Task:
Write every line of the saved entries below as a JSON list of strings, one string per line, skipping blank lines. Leave out the picture lines.

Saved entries
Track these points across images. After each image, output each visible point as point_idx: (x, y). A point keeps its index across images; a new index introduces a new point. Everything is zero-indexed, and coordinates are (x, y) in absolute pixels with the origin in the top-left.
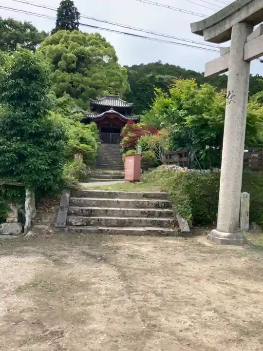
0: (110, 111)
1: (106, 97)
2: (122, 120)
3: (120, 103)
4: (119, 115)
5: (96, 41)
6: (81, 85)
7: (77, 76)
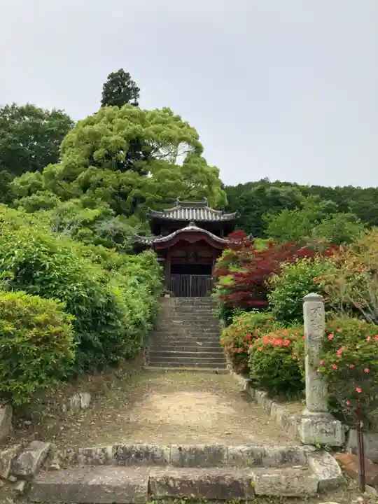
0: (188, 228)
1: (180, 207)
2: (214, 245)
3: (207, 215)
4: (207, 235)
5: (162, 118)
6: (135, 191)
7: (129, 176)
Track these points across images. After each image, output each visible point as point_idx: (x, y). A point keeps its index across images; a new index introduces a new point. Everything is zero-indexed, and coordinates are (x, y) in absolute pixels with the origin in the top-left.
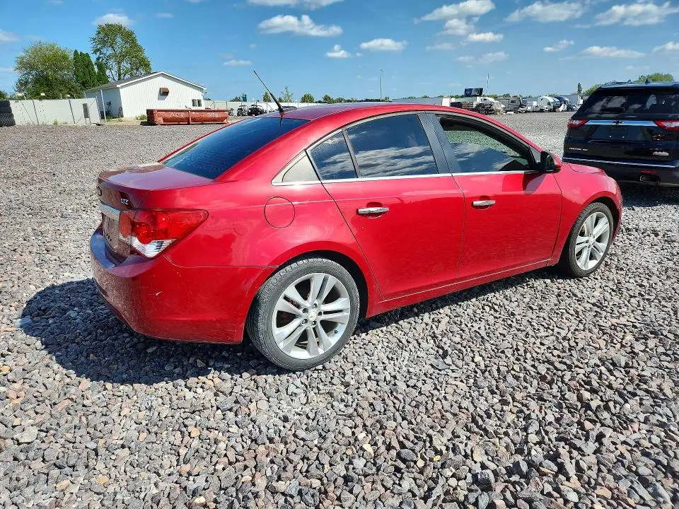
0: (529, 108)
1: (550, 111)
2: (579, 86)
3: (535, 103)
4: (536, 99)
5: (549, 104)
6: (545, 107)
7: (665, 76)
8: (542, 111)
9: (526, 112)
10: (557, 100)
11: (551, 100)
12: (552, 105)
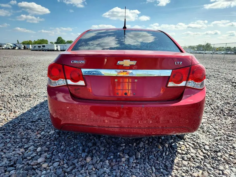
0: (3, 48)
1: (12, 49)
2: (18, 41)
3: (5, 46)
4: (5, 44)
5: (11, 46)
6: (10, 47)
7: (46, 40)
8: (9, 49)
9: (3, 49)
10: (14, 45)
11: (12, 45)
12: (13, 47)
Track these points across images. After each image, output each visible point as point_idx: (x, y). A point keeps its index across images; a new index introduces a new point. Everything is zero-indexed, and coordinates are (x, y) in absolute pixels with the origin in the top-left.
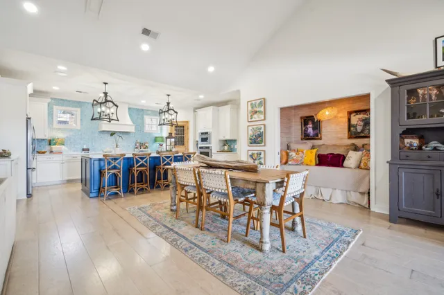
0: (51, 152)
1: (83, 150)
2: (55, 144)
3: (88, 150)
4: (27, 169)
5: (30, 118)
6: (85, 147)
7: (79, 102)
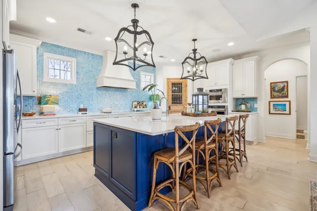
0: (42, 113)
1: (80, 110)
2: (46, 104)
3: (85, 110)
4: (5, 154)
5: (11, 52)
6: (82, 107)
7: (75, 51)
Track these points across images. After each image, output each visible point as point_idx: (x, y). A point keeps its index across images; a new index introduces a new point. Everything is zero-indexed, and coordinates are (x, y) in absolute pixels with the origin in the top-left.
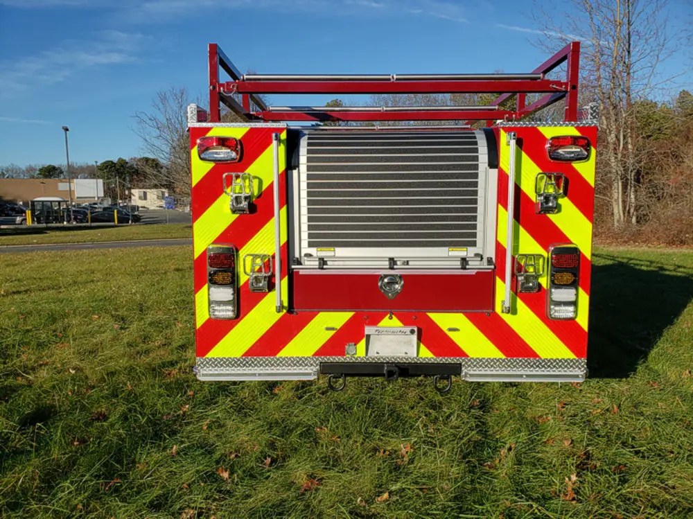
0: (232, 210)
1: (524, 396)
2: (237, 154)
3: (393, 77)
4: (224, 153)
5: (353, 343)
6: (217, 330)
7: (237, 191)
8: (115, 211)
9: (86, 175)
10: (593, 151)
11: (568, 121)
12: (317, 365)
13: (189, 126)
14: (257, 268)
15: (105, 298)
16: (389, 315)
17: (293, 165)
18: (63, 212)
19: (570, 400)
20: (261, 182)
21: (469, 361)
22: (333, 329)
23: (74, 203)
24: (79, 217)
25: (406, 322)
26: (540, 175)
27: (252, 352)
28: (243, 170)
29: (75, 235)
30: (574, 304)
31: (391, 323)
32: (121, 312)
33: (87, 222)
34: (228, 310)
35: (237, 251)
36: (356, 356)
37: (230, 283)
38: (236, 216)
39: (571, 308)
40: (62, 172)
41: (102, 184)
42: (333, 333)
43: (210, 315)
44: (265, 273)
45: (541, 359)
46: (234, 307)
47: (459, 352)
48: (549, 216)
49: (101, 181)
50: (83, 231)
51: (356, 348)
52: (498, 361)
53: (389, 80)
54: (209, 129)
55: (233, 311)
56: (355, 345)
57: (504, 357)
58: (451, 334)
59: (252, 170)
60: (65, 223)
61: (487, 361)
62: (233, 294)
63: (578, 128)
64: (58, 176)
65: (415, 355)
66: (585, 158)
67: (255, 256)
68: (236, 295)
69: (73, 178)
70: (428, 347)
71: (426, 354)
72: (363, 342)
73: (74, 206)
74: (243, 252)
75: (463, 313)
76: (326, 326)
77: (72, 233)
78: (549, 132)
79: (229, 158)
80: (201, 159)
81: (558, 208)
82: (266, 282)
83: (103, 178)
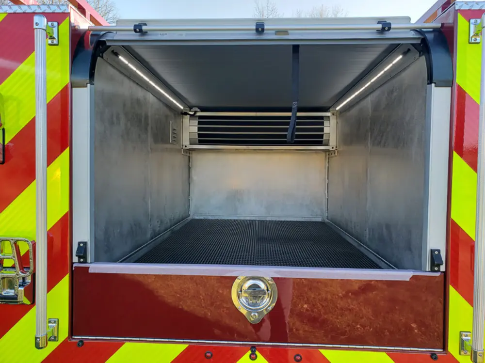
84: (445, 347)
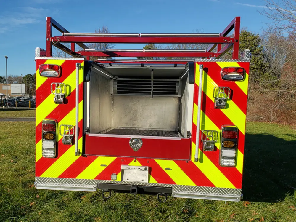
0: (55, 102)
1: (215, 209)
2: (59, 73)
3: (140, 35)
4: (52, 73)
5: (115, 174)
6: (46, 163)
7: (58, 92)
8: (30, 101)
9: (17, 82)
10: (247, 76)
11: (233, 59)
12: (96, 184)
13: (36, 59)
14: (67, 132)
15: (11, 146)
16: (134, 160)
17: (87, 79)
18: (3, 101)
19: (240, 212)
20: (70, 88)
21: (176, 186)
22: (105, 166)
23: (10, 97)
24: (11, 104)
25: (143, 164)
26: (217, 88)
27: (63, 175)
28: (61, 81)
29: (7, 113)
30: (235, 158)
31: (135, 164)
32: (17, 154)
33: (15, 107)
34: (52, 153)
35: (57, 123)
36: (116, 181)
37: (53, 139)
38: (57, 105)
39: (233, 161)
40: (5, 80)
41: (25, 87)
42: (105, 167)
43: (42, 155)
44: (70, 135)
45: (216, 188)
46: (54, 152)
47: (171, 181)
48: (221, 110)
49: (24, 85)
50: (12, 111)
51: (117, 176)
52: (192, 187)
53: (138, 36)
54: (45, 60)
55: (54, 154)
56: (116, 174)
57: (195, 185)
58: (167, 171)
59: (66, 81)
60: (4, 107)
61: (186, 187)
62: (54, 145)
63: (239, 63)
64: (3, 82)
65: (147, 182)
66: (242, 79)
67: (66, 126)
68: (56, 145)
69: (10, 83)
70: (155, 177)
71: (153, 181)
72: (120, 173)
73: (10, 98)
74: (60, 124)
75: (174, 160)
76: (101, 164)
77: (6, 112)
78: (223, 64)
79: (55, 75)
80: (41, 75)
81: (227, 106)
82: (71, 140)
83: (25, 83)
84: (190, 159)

Task result:
[
  "Track these points across images. After each image, output each visible point as point_idx: (x, y). A point keeps its index across images; a new index introduces a new point. Everything is zero-indexed, and coordinates are (x, y) in absolute pixels with the origin in the top-left.",
  "0: (110, 111)",
  "1: (106, 97)",
  "2: (122, 120)",
  "3: (120, 103)",
  "4: (119, 115)",
  "5: (96, 41)",
  "6: (81, 85)",
  "7: (77, 76)",
  "0: (188, 228)",
  "1: (180, 207)",
  "2: (214, 245)",
  "3: (207, 215)",
  "4: (207, 235)",
  "5: (162, 118)",
  "6: (135, 191)",
  "7: (129, 176)",
  "Track these points across images. After each image, output each visible point as point_idx: (x, y). A point keeps its index across images; a new index introduces a new point. Everything is zero-indexed, and coordinates are (x, y) in absolute pixels with the origin in the top-left.",
  "0: (529, 108)",
  "1: (550, 111)",
  "2: (579, 86)",
  "3: (535, 103)",
  "4: (536, 99)",
  "5: (549, 104)",
  "6: (545, 107)",
  "7: (665, 76)",
  "8: (542, 111)",
  "9: (526, 112)",
  "10: (557, 100)",
  "11: (551, 100)",
  "12: (552, 105)",
  "0: (3, 48)",
  "1: (12, 49)",
  "2: (18, 41)",
  "3: (5, 46)",
  "4: (5, 44)",
  "5: (11, 46)",
  "6: (10, 47)",
  "7: (46, 40)",
  "8: (9, 49)",
  "9: (3, 49)",
  "10: (14, 45)",
  "11: (12, 45)",
  "12: (13, 47)",
  "Track these points across images. After each image, output each visible point as point_idx: (x, y). A point keeps its index across images; a new index introduces a new point. Everything is zero-indexed, and coordinates are (x, y) in absolute pixels with the origin in the top-left.",
  "0: (51, 152)",
  "1: (83, 150)",
  "2: (55, 144)",
  "3: (88, 150)",
  "4: (27, 169)",
  "5: (30, 118)",
  "6: (85, 147)",
  "7: (79, 102)",
  "0: (42, 113)",
  "1: (80, 110)",
  "2: (46, 104)",
  "3: (85, 110)",
  "4: (5, 154)",
  "5: (11, 52)",
  "6: (82, 107)",
  "7: (75, 51)",
  "Track these points across images. After each image, output each visible point as point_idx: (x, y). A point keeps its index across images; a new index introduces a new point. Everything is zero-indexed, and coordinates are (x, y) in absolute pixels with the origin in the top-left.",
  "0: (232, 210)",
  "1: (524, 396)",
  "2: (237, 154)",
  "3: (393, 77)",
  "4: (224, 153)",
  "5: (353, 343)",
  "6: (217, 330)",
  "7: (237, 191)",
  "8: (115, 211)",
  "9: (86, 175)",
  "10: (593, 151)",
  "11: (568, 121)",
  "12: (317, 365)",
  "13: (189, 126)",
  "14: (257, 268)",
  "15: (105, 298)",
  "16: (389, 315)",
  "17: (293, 165)",
  "18: (63, 212)",
  "19: (570, 400)",
  "20: (261, 182)",
  "21: (469, 361)",
  "22: (333, 329)",
  "23: (74, 203)",
  "24: (79, 217)",
  "25: (406, 322)",
  "26: (540, 175)",
  "27: (252, 352)",
  "28: (243, 170)",
  "29: (75, 235)",
  "30: (574, 304)",
  "31: (391, 323)",
  "32: (121, 312)",
  "33: (87, 222)",
  "34: (228, 310)",
  "35: (237, 251)",
  "36: (356, 356)",
  "37: (230, 283)",
  "38: (236, 216)",
  "39: (571, 308)",
  "40: (62, 172)",
  "41: (102, 184)",
  "42: (333, 333)",
  "43: (210, 315)",
  "44: (265, 273)",
  "45: (541, 359)",
  "46: (234, 307)",
  "47: (459, 352)",
  "48: (549, 216)",
  "49: (101, 181)",
  "50: (83, 231)",
  "51: (356, 348)",
  "52: (498, 361)",
  "53: (389, 80)",
  "54: (209, 129)",
  "55: (233, 311)",
  "56: (355, 345)",
  "57: (504, 357)",
  "58: (451, 334)",
  "59: (252, 170)",
  "60: (65, 223)",
  "61: (487, 361)",
  "62: (233, 294)",
  "63: (578, 128)",
  "64: (58, 176)",
  "65: (415, 355)",
  "66: (585, 158)",
  "67: (255, 256)",
  "68: (236, 295)",
  "69: (73, 178)",
  "70: (428, 347)",
  "71: (426, 354)",
  "72: (363, 342)",
  "73: (74, 206)",
  "74: (243, 252)",
  "75: (463, 313)",
  "76: (326, 326)",
  "77: (72, 233)",
  "78: (549, 132)",
  "79: (229, 158)",
  "80: (201, 159)",
  "81: (558, 208)",
  "82: (266, 282)",
  "83: (103, 178)",
  "84: (445, 347)",
  "0: (55, 102)",
  "1: (215, 209)",
  "2: (59, 73)",
  "3: (140, 35)",
  "4: (52, 73)",
  "5: (115, 174)",
  "6: (46, 163)",
  "7: (58, 92)",
  "8: (30, 101)",
  "9: (17, 82)",
  "10: (247, 76)",
  "11: (233, 59)",
  "12: (96, 184)",
  "13: (36, 59)",
  "14: (67, 132)",
  "15: (11, 146)",
  "16: (134, 160)",
  "17: (87, 79)",
  "18: (3, 101)",
  "19: (240, 212)",
  "20: (70, 88)",
  "21: (176, 186)",
  "22: (105, 166)",
  "23: (10, 97)",
  "24: (11, 104)",
  "25: (143, 164)",
  "26: (217, 88)",
  "27: (63, 175)",
  "28: (61, 81)",
  "29: (7, 113)",
  "30: (235, 158)",
  "31: (135, 164)",
  "32: (17, 154)",
  "33: (15, 107)",
  "34: (52, 153)",
  "35: (57, 123)",
  "36: (116, 181)",
  "37: (53, 139)",
  "38: (57, 105)",
  "39: (233, 161)",
  "40: (5, 80)",
  "41: (25, 87)",
  "42: (105, 167)",
  "43: (42, 155)",
  "44: (70, 135)",
  "45: (216, 188)",
  "46: (54, 152)",
  "47: (171, 181)",
  "48: (221, 110)",
  "49: (24, 85)",
  "50: (12, 111)",
  "51: (117, 176)",
  "52: (192, 187)",
  "53: (138, 36)",
  "54: (45, 60)",
  "55: (54, 154)",
  "56: (116, 174)",
  "57: (195, 185)",
  "58: (167, 171)",
  "59: (66, 81)",
  "60: (4, 107)",
  "61: (186, 187)",
  "62: (54, 145)",
  "63: (239, 63)",
  "64: (3, 82)",
  "65: (147, 182)",
  "66: (242, 79)",
  "67: (66, 126)",
  "68: (56, 145)",
  "69: (10, 83)",
  "70: (155, 177)",
  "71: (153, 181)",
  "72: (120, 173)",
  "73: (10, 98)",
  "74: (60, 124)",
  "75: (174, 160)",
  "76: (101, 164)",
  "77: (6, 112)",
  "78: (223, 64)",
  "79: (55, 75)",
  "80: (41, 75)",
  "81: (227, 106)",
  "82: (71, 140)",
  "83: (25, 83)",
  "84: (190, 159)"
]